> [Records shown]

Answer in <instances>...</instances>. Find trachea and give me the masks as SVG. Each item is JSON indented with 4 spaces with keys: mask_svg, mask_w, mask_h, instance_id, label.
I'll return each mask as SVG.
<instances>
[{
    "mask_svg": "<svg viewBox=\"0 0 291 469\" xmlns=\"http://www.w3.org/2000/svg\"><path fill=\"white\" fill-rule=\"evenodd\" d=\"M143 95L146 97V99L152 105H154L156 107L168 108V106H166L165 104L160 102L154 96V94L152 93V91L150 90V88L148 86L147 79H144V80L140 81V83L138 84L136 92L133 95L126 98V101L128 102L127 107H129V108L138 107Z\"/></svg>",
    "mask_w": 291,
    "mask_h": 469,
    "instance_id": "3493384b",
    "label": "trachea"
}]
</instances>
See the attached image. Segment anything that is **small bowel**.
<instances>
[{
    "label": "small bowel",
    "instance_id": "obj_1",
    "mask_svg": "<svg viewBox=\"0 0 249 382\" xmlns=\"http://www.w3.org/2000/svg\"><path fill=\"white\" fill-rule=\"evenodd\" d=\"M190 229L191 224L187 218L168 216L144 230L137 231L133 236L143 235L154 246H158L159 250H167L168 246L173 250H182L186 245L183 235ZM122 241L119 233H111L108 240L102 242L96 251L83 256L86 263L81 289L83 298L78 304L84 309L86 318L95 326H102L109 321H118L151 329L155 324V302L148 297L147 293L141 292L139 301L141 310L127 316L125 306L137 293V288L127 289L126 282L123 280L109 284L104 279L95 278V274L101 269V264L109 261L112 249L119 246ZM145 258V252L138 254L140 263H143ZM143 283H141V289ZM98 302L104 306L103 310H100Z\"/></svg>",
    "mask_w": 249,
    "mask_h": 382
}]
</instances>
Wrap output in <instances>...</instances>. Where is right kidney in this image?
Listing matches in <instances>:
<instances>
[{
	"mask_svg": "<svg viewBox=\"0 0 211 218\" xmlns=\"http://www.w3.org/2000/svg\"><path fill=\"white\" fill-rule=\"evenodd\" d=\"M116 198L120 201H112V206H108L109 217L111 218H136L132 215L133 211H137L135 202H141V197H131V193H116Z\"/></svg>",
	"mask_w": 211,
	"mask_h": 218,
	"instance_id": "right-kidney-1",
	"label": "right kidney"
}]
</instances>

> [Instructions to follow] Please reproduce all of the data above word for word, keeping every line unchanged.

> [Answer to this exercise]
Answer in <instances>...</instances>. Find trachea and give me the masks as SVG. Each item is JSON indented with 4 spaces with keys: mask_svg, mask_w, mask_h, instance_id, label.
I'll return each mask as SVG.
<instances>
[{
    "mask_svg": "<svg viewBox=\"0 0 291 469\" xmlns=\"http://www.w3.org/2000/svg\"><path fill=\"white\" fill-rule=\"evenodd\" d=\"M143 95L146 97V99L152 105H154L156 107L168 108V106H166L165 104L160 102L154 96V94L152 93V91L150 90V88L148 86L147 79H144V80L140 81V83L138 84L136 92L133 95L126 98V101L128 102L127 107H129V108L138 107Z\"/></svg>",
    "mask_w": 291,
    "mask_h": 469,
    "instance_id": "3493384b",
    "label": "trachea"
}]
</instances>
See the attached image. Segment anything that is **small bowel**.
<instances>
[{
    "label": "small bowel",
    "instance_id": "obj_1",
    "mask_svg": "<svg viewBox=\"0 0 249 382\" xmlns=\"http://www.w3.org/2000/svg\"><path fill=\"white\" fill-rule=\"evenodd\" d=\"M190 229L191 224L187 218L168 216L144 230L137 231L133 236L143 235L154 246H158L159 250H167L168 246L173 250H182L186 245L183 235ZM122 241L119 233H111L108 240L102 242L96 251L83 256L86 263L81 289L83 298L78 304L84 309L86 318L95 326H102L109 321H118L151 329L155 324V302L148 297L147 293L141 292L139 301L141 310L127 316L125 306L137 293V288L127 289L126 282L123 280L109 284L104 279L95 278V274L101 269V264L109 261L112 249L119 246ZM145 258V252L138 254L140 263H143ZM143 283H141V289ZM98 302L104 306L103 310H100Z\"/></svg>",
    "mask_w": 249,
    "mask_h": 382
}]
</instances>
Wrap output in <instances>...</instances>. Where is right kidney in this image?
Listing matches in <instances>:
<instances>
[{
	"mask_svg": "<svg viewBox=\"0 0 211 218\" xmlns=\"http://www.w3.org/2000/svg\"><path fill=\"white\" fill-rule=\"evenodd\" d=\"M116 198L120 201H112V206H108L109 217L111 218H136L132 215L133 211H137L135 202H141V197H131V193H116Z\"/></svg>",
	"mask_w": 211,
	"mask_h": 218,
	"instance_id": "right-kidney-1",
	"label": "right kidney"
}]
</instances>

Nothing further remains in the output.